Im Jahre 2017 wurden die Regularien für die Blutspende zwar gelockert, nun sind nur
noch MSM ausgeschlossen, die freiwillig angeben, im letzten Jahr Sex mit Männern gehabt
zu haben. Dass dieser Umstand weit von der Lebensrealität der meisten Paare (ganz
gleich ob homo- oder heterosexuell) abweicht, ist offenkundig. Eine gänzliche Streichung
dieses Passus wird seit Jahren geprüft – bislang ohne Einigung. Vermutlich, weil auch
weitere venerologische Auffälligkeiten, wie die Zunahme der Syphilis und anderer STI
bei MSM in den letzten Jahren beobachtet wurden. Ein erhöhtes Risiko für sexuell übertragbare
Krankheiten durch die HIV-PrEP- und Chemsex-Szene wird nach wie vor angenommen.

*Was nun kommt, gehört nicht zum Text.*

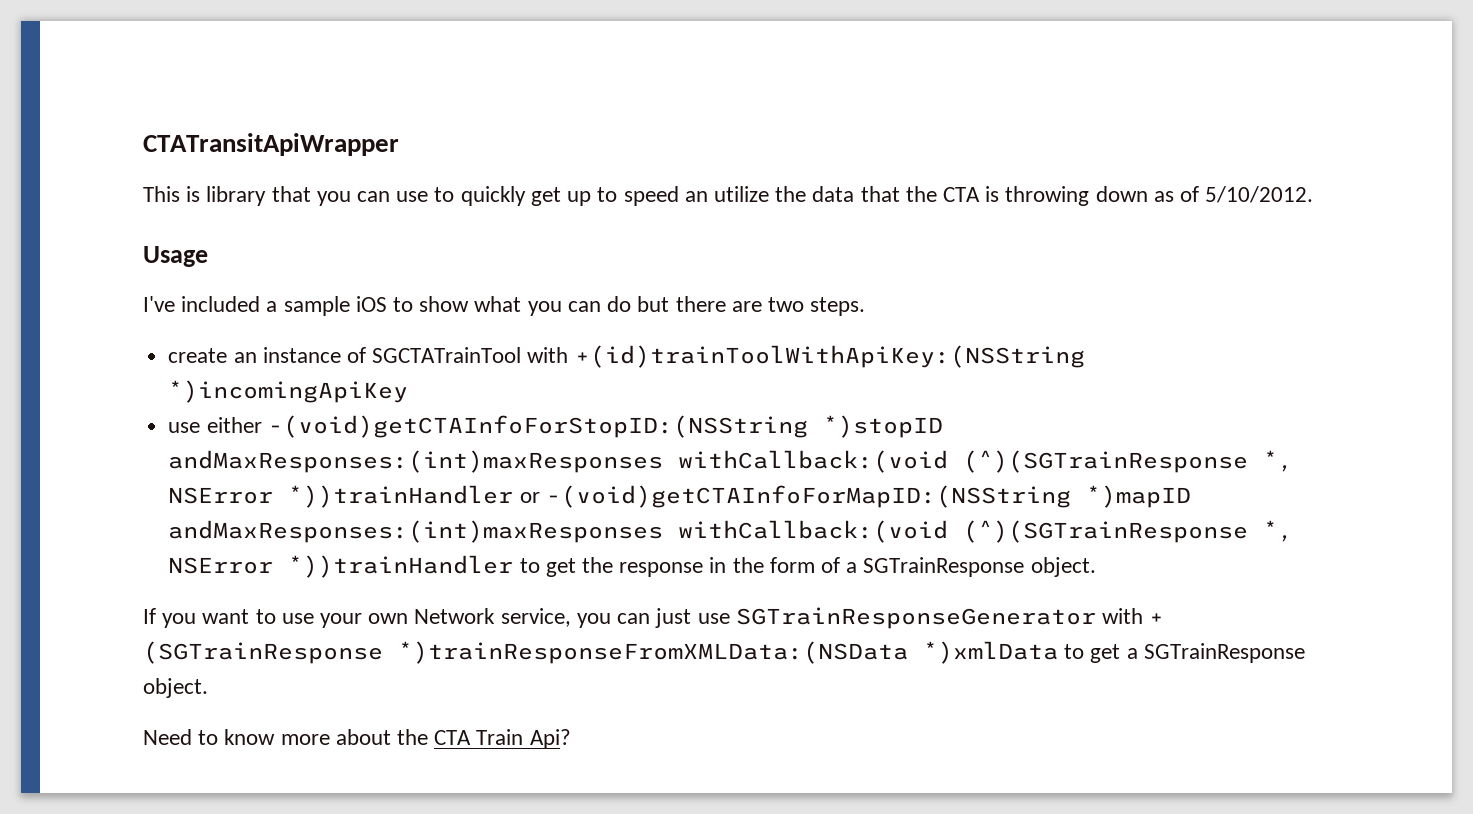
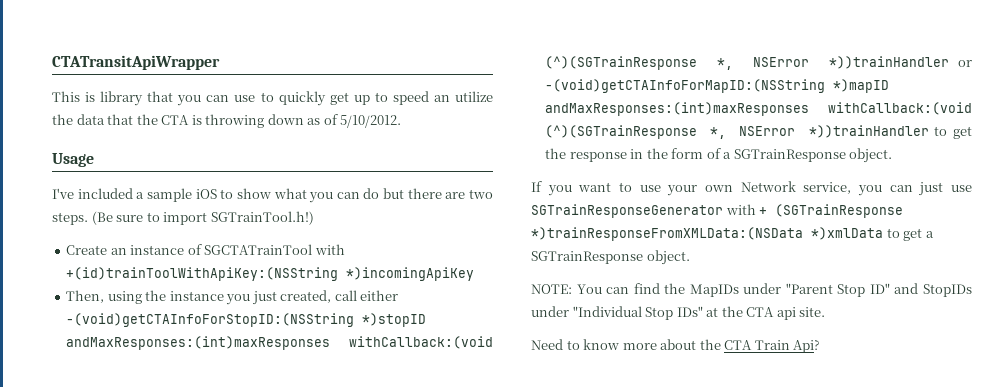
[168,348,228,363] // create -> [91,211,314,225] [66,245,108,255] (Be sure to import SGTrainTool.h!) // Create
[168,422,201,433] use -> [66,290,357,305] Then, using the instance you just created, call
(208, 688) none -> [531,283,972,297] [531,306,826,320] // NOTE: You can find the MapIDs under "Parent Stop ID" and StopIDs under "Individual Stop IDs" at the CTA api site.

Eine Einordnung in das für die Medizinethik gültige Georgetown-Mantra zeigt die Widersprüche
auf [27]. In westlichen Ländern ist sexuelle Selbstbestimmung auf gesetzlicher Grundlage bereits gegeben. Patientenautonomie, wie sie das Georgetown-Mantra
fordert, schließt aber auch freies Bekenntnis ein – davon kann z. B. im Bereich der
Blutspende immer noch nicht Gebrauch gemacht werden, weil Homosexuelle oft kritische
Reaktionen und Ablehnung fürchten. Die explizite Nennung von sexueller Orientierung
als Ausschlusskriterium ist lange nicht mehr nur medizinethisch, sondern vermutlich
auch bald statistisch höchst fragwürdig.